(Chart understanding data)
------------------------------
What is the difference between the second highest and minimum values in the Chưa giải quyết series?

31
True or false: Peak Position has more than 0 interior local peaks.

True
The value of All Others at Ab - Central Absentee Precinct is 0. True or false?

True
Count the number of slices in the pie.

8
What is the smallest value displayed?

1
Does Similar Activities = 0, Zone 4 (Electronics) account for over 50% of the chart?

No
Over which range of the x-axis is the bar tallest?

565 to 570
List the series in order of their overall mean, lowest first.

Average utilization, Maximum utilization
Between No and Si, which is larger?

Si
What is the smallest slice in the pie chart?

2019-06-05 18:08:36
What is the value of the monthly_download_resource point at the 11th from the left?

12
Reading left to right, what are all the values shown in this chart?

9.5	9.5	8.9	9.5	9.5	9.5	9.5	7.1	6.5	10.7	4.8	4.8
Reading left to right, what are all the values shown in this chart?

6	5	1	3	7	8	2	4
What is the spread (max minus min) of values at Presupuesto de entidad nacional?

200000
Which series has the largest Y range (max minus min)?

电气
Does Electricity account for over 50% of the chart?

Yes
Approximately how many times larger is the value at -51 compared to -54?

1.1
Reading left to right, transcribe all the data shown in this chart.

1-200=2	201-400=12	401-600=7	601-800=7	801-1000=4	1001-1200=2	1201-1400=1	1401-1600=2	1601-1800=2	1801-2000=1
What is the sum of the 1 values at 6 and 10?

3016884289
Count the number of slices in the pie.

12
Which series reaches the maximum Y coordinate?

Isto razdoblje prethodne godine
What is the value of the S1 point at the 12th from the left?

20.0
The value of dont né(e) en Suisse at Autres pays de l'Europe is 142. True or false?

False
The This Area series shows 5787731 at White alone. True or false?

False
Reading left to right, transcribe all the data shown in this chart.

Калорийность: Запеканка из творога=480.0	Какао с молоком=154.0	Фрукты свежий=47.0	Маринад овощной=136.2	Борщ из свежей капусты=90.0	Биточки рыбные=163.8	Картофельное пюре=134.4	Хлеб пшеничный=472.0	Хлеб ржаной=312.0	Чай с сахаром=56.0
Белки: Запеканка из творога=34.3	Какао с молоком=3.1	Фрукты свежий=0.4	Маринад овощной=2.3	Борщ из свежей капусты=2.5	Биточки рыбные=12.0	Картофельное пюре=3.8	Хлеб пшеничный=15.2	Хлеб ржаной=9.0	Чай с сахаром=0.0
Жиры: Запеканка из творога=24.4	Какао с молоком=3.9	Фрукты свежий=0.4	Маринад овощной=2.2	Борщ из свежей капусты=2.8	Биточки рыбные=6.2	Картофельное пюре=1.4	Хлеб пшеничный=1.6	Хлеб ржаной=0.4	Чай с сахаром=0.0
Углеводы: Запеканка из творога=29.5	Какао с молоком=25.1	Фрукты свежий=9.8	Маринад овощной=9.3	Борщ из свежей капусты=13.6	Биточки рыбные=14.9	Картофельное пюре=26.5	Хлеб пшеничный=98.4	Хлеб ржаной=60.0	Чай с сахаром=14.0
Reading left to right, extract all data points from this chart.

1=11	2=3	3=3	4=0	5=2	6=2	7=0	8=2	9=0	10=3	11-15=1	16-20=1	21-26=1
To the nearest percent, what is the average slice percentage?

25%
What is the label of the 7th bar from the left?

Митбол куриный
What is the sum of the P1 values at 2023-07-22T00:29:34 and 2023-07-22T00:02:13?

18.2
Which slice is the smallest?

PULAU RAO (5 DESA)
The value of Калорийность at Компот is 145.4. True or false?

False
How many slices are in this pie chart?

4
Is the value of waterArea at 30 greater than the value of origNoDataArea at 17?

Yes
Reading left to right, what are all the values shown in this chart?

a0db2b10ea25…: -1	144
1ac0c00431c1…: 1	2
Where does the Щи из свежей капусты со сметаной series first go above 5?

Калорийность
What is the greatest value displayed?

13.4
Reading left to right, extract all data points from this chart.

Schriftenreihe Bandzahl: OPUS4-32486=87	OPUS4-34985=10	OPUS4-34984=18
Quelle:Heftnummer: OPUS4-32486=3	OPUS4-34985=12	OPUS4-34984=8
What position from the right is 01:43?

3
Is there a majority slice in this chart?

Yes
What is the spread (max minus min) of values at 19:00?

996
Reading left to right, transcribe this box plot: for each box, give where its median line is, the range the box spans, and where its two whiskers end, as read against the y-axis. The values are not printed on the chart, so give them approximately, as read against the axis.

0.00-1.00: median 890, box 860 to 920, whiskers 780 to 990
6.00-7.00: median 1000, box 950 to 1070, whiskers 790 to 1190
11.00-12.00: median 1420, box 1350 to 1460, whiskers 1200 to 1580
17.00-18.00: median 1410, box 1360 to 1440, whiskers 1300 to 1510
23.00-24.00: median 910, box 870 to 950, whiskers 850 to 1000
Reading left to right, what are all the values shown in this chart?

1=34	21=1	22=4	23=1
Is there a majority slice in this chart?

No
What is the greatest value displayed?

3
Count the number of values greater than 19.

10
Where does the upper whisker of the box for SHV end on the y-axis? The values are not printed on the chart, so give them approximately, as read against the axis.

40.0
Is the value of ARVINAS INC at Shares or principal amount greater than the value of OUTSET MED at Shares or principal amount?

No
------------------------------
### HOW TO COMPLETE THIS TASK
Copy out all of the records above word for word, with no changes.

### RESPONSE AREA
What is the difference between the second highest and minimum values in the Chưa giải quyết series?

31
True or false: Peak Position has more than 0 interior local peaks.

True
The value of All Others at Ab - Central Absentee Precinct is 0. True or false?

True
Count the number of slices in the pie.

8
What is the smallest value displayed?

1
Does Similar Activities = 0, Zone 4 (Electronics) account for over 50% of the chart?

No
Over which range of the x-axis is the bar tallest?

565 to 570
List the series in order of their overall mean, lowest first.

Average utilization, Maximum utilization
Between No and Si, which is larger?

Si
What is the smallest slice in the pie chart?

2019-06-05 18:08:36
What is the value of the monthly_download_resource point at the 11th from the left?

12
Reading left to right, what are all the values shown in this chart?

9.5	9.5	8.9	9.5	9.5	9.5	9.5	7.1	6.5	10.7	4.8	4.8
Reading left to right, what are all the values shown in this chart?

6	5	1	3	7	8	2	4
What is the spread (max minus min) of values at Presupuesto de entidad nacional?

200000
Which series has the largest Y range (max minus min)?

电气
Does Electricity account for over 50% of the chart?

Yes
Approximately how many times larger is the value at -51 compared to -54?

1.1
Reading left to right, transcribe all the data shown in this chart.

1-200=2	201-400=12	401-600=7	601-800=7	801-1000=4	1001-1200=2	1201-1400=1	1401-1600=2	1601-1800=2	1801-2000=1
What is the sum of the 1 values at 6 and 10?

3016884289
Count the number of slices in the pie.

12
Which series reaches the maximum Y coordinate?

Isto razdoblje prethodne godine
What is the value of the S1 point at the 12th from the left?

20.0
The value of dont né(e) en Suisse at Autres pays de l'Europe is 142. True or false?

False
The This Area series shows 5787731 at White alone. True or false?

False
Reading left to right, transcribe all the data shown in this chart.

Калорийность: Запеканка из творога=480.0	Какао с молоком=154.0	Фрукты свежий=47.0	Маринад овощной=136.2	Борщ из свежей капусты=90.0	Биточки рыбные=163.8	Картофельное пюре=134.4	Хлеб пшеничный=472.0	Хлеб ржаной=312.0	Чай с сахаром=56.0
Белки: Запеканка из творога=34.3	Какао с молоком=3.1	Фрукты свежий=0.4	Маринад овощной=2.3	Борщ из свежей капусты=2.5	Биточки рыбные=12.0	Картофельное пюре=3.8	Хлеб пшеничный=15.2	Хлеб ржаной=9.0	Чай с сахаром=0.0
Жиры: Запеканка из творога=24.4	Какао с молоком=3.9	Фрукты свежий=0.4	Маринад овощной=2.2	Борщ из свежей капусты=2.8	Биточки рыбные=6.2	Картофельное пюре=1.4	Хлеб пшеничный=1.6	Хлеб ржаной=0.4	Чай с сахаром=0.0
Углеводы: Запеканка из творога=29.5	Какао с молоком=25.1	Фрукты свежий=9.8	Маринад овощной=9.3	Борщ из свежей капусты=13.6	Биточки рыбные=14.9	Картофельное пюре=26.5	Хлеб пшеничный=98.4	Хлеб ржаной=60.0	Чай с сахаром=14.0
Reading left to right, extract all data points from this chart.

1=11	2=3	3=3	4=0	5=2	6=2	7=0	8=2	9=0	10=3	11-15=1	16-20=1	21-26=1
To the nearest percent, what is the average slice percentage?

25%
What is the label of the 7th bar from the left?

Митбол куриный
What is the sum of the P1 values at 2023-07-22T00:29:34 and 2023-07-22T00:02:13?

18.2
Which slice is the smallest?

PULAU RAO (5 DESA)
The value of Калорийность at Компот is 145.4. True or false?

False
How many slices are in this pie chart?

4
Is the value of waterArea at 30 greater than the value of origNoDataArea at 17?

Yes
Reading left to right, what are all the values shown in this chart?

a0db2b10ea25…: -1	144
1ac0c00431c1…: 1	2
Where does the Щи из свежей капусты со сметаной series first go above 5?

Калорийность
What is the greatest value displayed?

13.4
Reading left to right, extract all data points from this chart.

Schriftenreihe Bandzahl: OPUS4-32486=87	OPUS4-34985=10	OPUS4-34984=18
Quelle:Heftnummer: OPUS4-32486=3	OPUS4-34985=12	OPUS4-34984=8
What position from the right is 01:43?

3
Is there a majority slice in this chart?

Yes
What is the spread (max minus min) of values at 19:00?

996
Reading left to right, transcribe this box plot: for each box, give where its median line is, the range the box spans, and where its two whiskers end, as read against the y-axis. The values are not printed on the chart, so give them approximately, as read against the axis.

0.00-1.00: median 890, box 860 to 920, whiskers 780 to 990
6.00-7.00: median 1000, box 950 to 1070, whiskers 790 to 1190
11.00-12.00: median 1420, box 1350 to 1460, whiskers 1200 to 1580
17.00-18.00: median 1410, box 1360 to 1440, whiskers 1300 to 1510
23.00-24.00: median 910, box 870 to 950, whiskers 850 to 1000
Reading left to right, what are all the values shown in this chart?

1=34	21=1	22=4	23=1
Is there a majority slice in this chart?

No
What is the greatest value displayed?

3
Count the number of values greater than 19.

10
Where does the upper whisker of the box for SHV end on the y-axis? The values are not printed on the chart, so give them approximately, as read against the axis.

40.0
Is the value of ARVINAS INC at Shares or principal amount greater than the value of OUTSET MED at Shares or principal amount?

No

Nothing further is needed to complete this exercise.